As alterações identificadas no trato gastrintestinal são mais evidentes no intestino delgado, que apresenta importante comprometimento da mucosa jejunal, caracterizada por infiltrado inflamatório formado por macrófagos densamente parasitados, plasmócitos e linfócitos. Estão presentes também edema, alargamento das vilosidades e vasos linfáticos intestinais sem alteração da arquitetura do órgão (MUIGAI et al., 1983).
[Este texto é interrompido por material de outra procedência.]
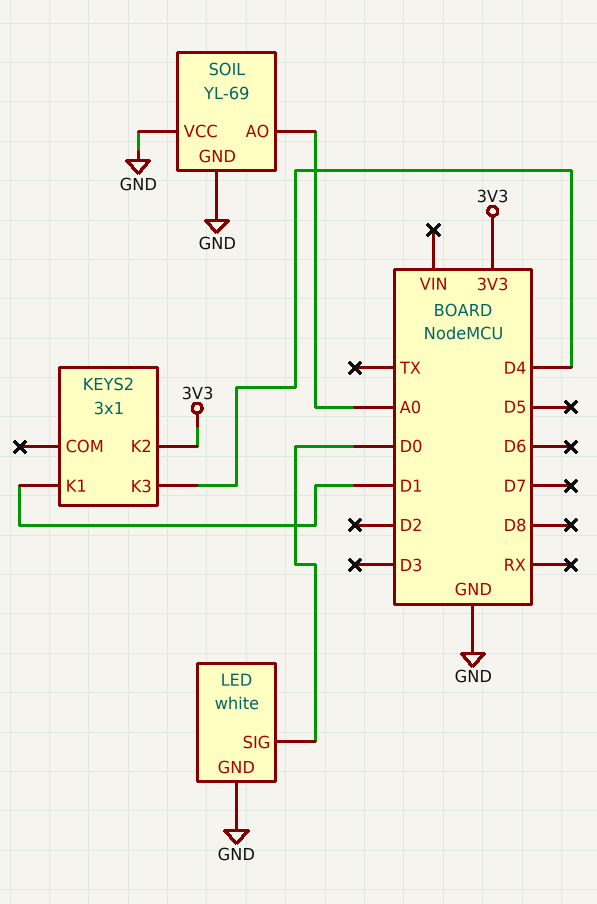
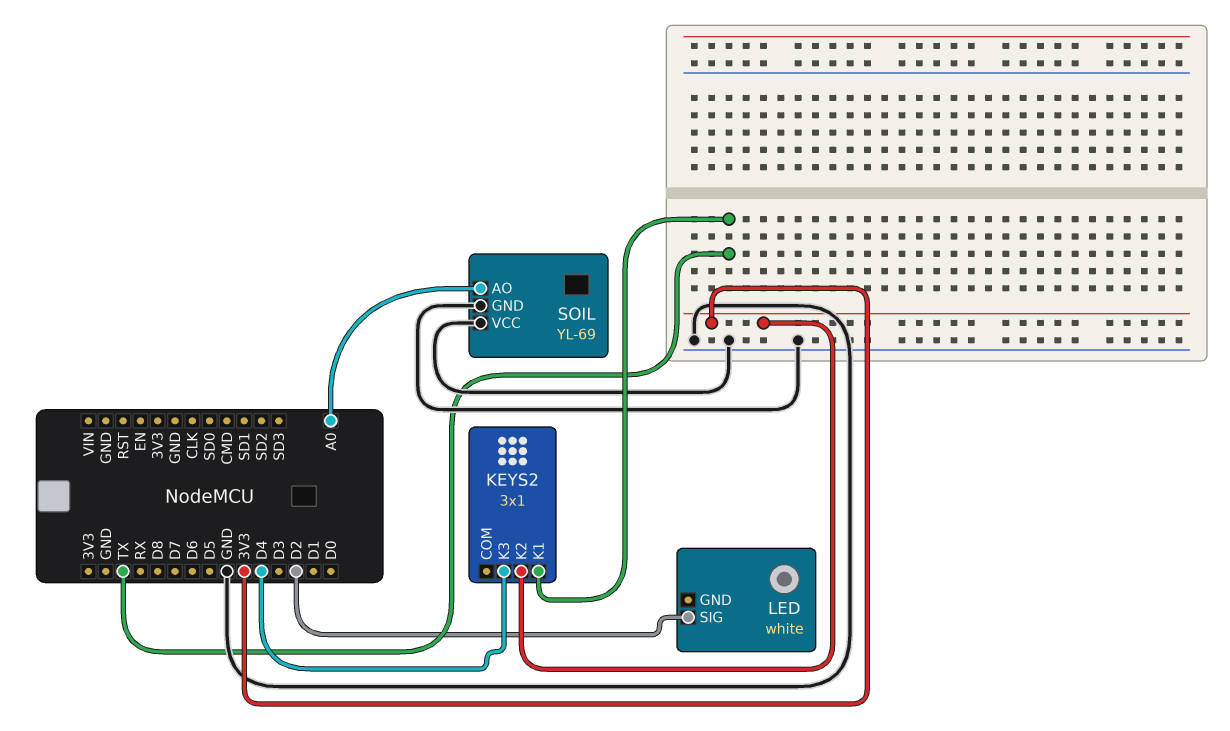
KEYS2 pin K1: D1 -> TX
LED pin GND: GND -> none
LED pin SIG: D0 -> D2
Em relação ao comprometimento cardíaco, existem raros trabalhos na literatura. Morais et al. (1988) estudaram os aspectos anatomopatológicos de 16 corações obtidos de necropsia de pacientes falecidos devido à LV. As alterações histológicas foram mais proeminentes no miocárdio, porém nunca em grau intenso, e consistiram de edema, infiltração linfocitária, necrose focal e proliferação dos miócitos de Anitschkow. Mais recentemente, em ensaio clínico realizado em Montes Claros com 168 crianças com leishmaniose visceral, 20,2% tinham derrame pericárdico ao diagnóstico da doença (CARVALHO, 2005).

Fagócitos mononucleares infectados são ainda encontrados na medula óssea, linfonodos, pele, intestino delgado e outros órgãos (WILSON et al., 2005). No interior das células, os amastigotas se replicam por divisão binária, eventualmente rompendo a célula hospedeira e disseminando-se para outras células.